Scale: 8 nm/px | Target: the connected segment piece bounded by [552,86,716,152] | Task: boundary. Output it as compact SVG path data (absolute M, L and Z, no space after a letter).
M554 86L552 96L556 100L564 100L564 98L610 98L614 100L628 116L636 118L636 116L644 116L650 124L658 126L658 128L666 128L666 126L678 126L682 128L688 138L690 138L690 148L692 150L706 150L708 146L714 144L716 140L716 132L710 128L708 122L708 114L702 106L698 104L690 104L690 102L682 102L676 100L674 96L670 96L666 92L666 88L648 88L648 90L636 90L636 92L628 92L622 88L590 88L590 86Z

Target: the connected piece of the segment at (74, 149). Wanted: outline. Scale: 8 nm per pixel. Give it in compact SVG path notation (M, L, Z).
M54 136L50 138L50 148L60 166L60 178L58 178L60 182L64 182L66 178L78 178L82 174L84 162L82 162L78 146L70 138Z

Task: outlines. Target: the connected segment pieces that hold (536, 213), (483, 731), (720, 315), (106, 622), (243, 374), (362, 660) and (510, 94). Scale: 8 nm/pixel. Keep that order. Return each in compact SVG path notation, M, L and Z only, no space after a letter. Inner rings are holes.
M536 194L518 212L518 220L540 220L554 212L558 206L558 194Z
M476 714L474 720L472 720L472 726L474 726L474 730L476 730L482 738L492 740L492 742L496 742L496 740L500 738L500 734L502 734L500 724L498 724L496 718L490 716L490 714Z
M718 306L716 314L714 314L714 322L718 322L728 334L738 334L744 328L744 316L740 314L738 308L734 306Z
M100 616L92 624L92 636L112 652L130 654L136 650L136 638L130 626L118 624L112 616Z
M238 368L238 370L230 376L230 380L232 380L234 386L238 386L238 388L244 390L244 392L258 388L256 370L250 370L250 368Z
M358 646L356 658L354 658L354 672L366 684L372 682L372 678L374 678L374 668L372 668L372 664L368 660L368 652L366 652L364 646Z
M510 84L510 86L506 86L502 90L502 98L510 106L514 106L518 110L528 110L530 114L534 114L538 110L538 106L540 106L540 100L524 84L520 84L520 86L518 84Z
═══
### Task description
All of the data above needs to be retyped exactly, with each line as it stands.

### Your solution
Scale: 8 nm/px | Target: the connected segment piece bounded by [552,86,716,152] | Task: boundary. Output it as compact SVG path data (absolute M, L and Z, no space after a letter).
M554 86L552 96L556 100L564 100L564 98L610 98L614 100L628 116L636 118L636 116L644 116L650 124L658 126L658 128L666 128L666 126L678 126L682 128L688 138L690 138L690 148L692 150L706 150L708 146L714 144L716 140L716 132L710 128L708 122L708 114L702 106L698 104L690 104L690 102L682 102L676 100L674 96L670 96L666 92L666 88L648 88L648 90L636 90L636 92L628 92L622 88L590 88L590 86Z

Target: the connected piece of the segment at (74, 149). Wanted: outline. Scale: 8 nm per pixel. Give it in compact SVG path notation (M, L, Z).
M54 136L50 138L50 148L60 166L60 178L58 178L60 182L64 182L66 178L78 178L82 174L84 162L82 162L78 146L70 138Z

Task: outlines. Target: the connected segment pieces that hold (536, 213), (483, 731), (720, 315), (106, 622), (243, 374), (362, 660) and (510, 94). Scale: 8 nm/pixel. Keep that order. Return each in compact SVG path notation, M, L and Z only, no space after a letter. Inner rings are holes.
M536 194L518 212L518 220L540 220L554 212L558 206L558 194Z
M476 714L474 720L472 720L472 726L474 726L474 730L476 730L482 738L492 740L492 742L496 742L496 740L500 738L500 734L502 734L500 724L498 724L496 718L490 716L490 714Z
M718 306L716 314L714 314L714 322L718 322L728 334L738 334L744 328L744 316L740 314L738 308L734 306Z
M100 616L92 624L92 636L112 652L130 654L136 650L136 638L130 626L118 624L112 616Z
M238 368L238 370L230 376L230 380L232 380L234 386L238 386L238 388L244 390L244 392L258 388L256 370L250 370L250 368Z
M358 646L356 658L354 658L354 672L366 684L372 682L372 678L374 678L374 668L372 668L372 664L368 660L368 652L366 652L364 646Z
M510 84L510 86L506 86L502 90L502 98L510 106L514 106L518 110L528 110L530 114L534 114L538 110L538 106L540 106L540 100L524 84L520 84L520 86L518 84Z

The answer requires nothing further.